Donald Trump is at it again. Not content with signing off on a record-breaking $2 trillion stimulus package, Trump is promising to pump even more money into the collapsing U.S. economy.
In a Tuesday tweet, Trump vowed to spend another $2 trillion on a “decades long awaited” infrastructure bill.
His call to action comes as analysts revise downwards their forecasts for the U.S. economy. But while predictions of a 34% drop in GDP are a big cause for concern, it’s not clear how helpful Trump’s new plan will be.
Twitter is Donald Trump’s favorite venue for announcing new policies. On Tuesday, he announced his most expensive policy to date.
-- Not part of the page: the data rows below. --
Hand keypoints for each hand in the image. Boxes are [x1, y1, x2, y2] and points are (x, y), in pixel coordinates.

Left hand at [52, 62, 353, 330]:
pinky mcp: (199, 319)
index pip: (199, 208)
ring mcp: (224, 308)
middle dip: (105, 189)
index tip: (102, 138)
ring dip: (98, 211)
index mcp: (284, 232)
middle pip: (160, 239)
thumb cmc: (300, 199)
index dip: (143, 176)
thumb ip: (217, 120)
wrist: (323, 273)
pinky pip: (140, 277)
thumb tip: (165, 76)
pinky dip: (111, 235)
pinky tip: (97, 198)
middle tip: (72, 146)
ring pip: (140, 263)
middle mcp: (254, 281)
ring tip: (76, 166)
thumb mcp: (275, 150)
Given that this is Trump, details on the “Infrastructure Bill” are unsurprisingly sketchy.
Still, spending on infrastructure usually involves directing government funding towards large-scale development projects. Basically, the U.S. government would pay corporations and thousands of workers to build roads, bridges, power plants or whatever else.
At a time when the U.S. economy is beginning to nosedive, the case for such intervention is stronger than usual. Goldman Sachs has revised downwards its already terrible forecasts for the U.S. economy. It’s now predicting a 15% unemployment rate later this year. It’s also forecasting a massive 34% drop in economic output in Q2.
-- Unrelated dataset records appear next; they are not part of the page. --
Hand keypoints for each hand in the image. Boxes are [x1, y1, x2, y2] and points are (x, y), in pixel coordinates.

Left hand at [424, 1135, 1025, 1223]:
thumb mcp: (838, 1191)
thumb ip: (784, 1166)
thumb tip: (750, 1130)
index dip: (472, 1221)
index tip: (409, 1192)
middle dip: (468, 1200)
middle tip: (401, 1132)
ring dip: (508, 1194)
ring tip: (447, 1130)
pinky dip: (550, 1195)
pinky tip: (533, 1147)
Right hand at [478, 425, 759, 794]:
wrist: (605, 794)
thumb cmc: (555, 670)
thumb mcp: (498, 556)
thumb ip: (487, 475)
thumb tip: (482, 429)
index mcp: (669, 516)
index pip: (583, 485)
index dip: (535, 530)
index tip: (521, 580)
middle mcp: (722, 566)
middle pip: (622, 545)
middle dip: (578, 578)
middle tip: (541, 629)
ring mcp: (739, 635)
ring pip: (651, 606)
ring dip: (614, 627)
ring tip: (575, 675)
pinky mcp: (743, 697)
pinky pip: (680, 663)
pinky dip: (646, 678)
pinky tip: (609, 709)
In fact, things may be even worse than that. The Federal Reserve estimated Monday that the jobless rate could hit 32%.
Meanwhile, the Dow Jones is only seeing temporary recoveries from its worst fall in decades. So Trump is right to think the U.S. economy needs some kind of help.
Up until now, Trump’s role model as president has been Ronald Reagan. But having signed a $2 trillion stimulus package on Friday, and now promising another $2 trillion for “jobs and rebuilding,” it seems Trump is now gunning to become the next FDR.
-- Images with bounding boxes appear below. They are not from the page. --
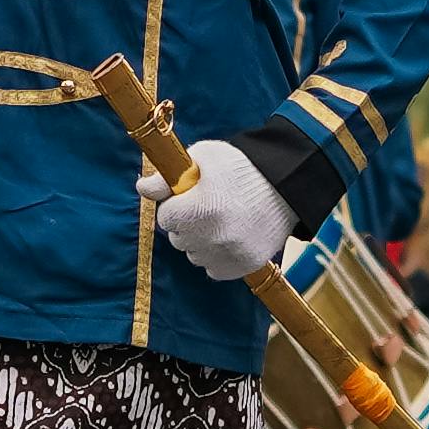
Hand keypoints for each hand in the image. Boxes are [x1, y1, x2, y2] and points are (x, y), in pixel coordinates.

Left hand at [156, 140, 295, 284]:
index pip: (166, 219)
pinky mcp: (244, 265)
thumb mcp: (203, 158)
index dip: (176, 205)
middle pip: (179, 239)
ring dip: (201, 242)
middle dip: (187, 224)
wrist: (286, 184)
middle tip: (208, 207)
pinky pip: (215, 270)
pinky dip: (218, 256)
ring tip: (221, 221)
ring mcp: (229, 254)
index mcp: (198, 208)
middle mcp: (212, 236)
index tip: (191, 197)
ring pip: (195, 256)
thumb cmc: (241, 166)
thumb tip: (142, 187)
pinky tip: (230, 236)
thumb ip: (168, 177)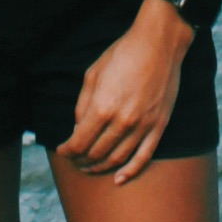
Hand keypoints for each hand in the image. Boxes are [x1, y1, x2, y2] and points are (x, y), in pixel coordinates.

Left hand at [56, 0, 192, 184]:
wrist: (159, 42)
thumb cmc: (123, 53)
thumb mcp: (93, 73)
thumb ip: (83, 105)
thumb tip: (77, 129)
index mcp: (103, 106)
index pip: (79, 142)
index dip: (67, 150)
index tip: (62, 151)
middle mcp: (122, 121)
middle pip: (96, 153)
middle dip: (81, 160)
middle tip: (74, 160)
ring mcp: (142, 125)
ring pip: (117, 159)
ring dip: (100, 168)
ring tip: (90, 168)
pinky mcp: (159, 126)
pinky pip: (144, 157)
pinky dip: (130, 171)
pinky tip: (118, 179)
He’s now less “Make America Great Again,” and more “we have nothing to fear but fear itself.”
But the question remains: will spending $2 trillion on “infrastructure” actually work?
That depends. Critics have already complained that last week’s stimulus package is basically a giant handout to Wall Street and multinationals.
Likewise, it’s possible that a trillion-dollar infrastructure bill could see most of its value go to the coffers of “Wall Street” and “large monopolists.” So rather than helping people get back to work, it could mostly do what quantitative easing and previous stimulus measures have done: inflate the stock market.
On top of this, doctors are already protesting that Trump would be better off proposing sweeping reform of the healthcare system.
Critics could also argue that creating $2 trillion out of thin air to pay for hundreds of thousands of new jobs, among other things, will inevitably cause inflation and public debt to skyrocket.
So there are important questions to be answered on any putative “Infrastructure Bill.” It’s also highly curious to see Donald Trump, of all people, acting like a Keynesian socialist. At least some economists expect government intervention to have a positive effect.
In the same forecast published Tuesday, Goldman Sachs predicted a 19% GDP rebound in Q3 2020. This was based not only on the arrival of last week’s stimulus package, but also on the expectation of other measures:
On the other hand, both monetary and fiscal policy are easing dramatically further, which will tend to contain these second-round effects and add to growth down the road.
So while the U.S. economy will certainly get worse before it gets better, Trump’s spending plans might just help.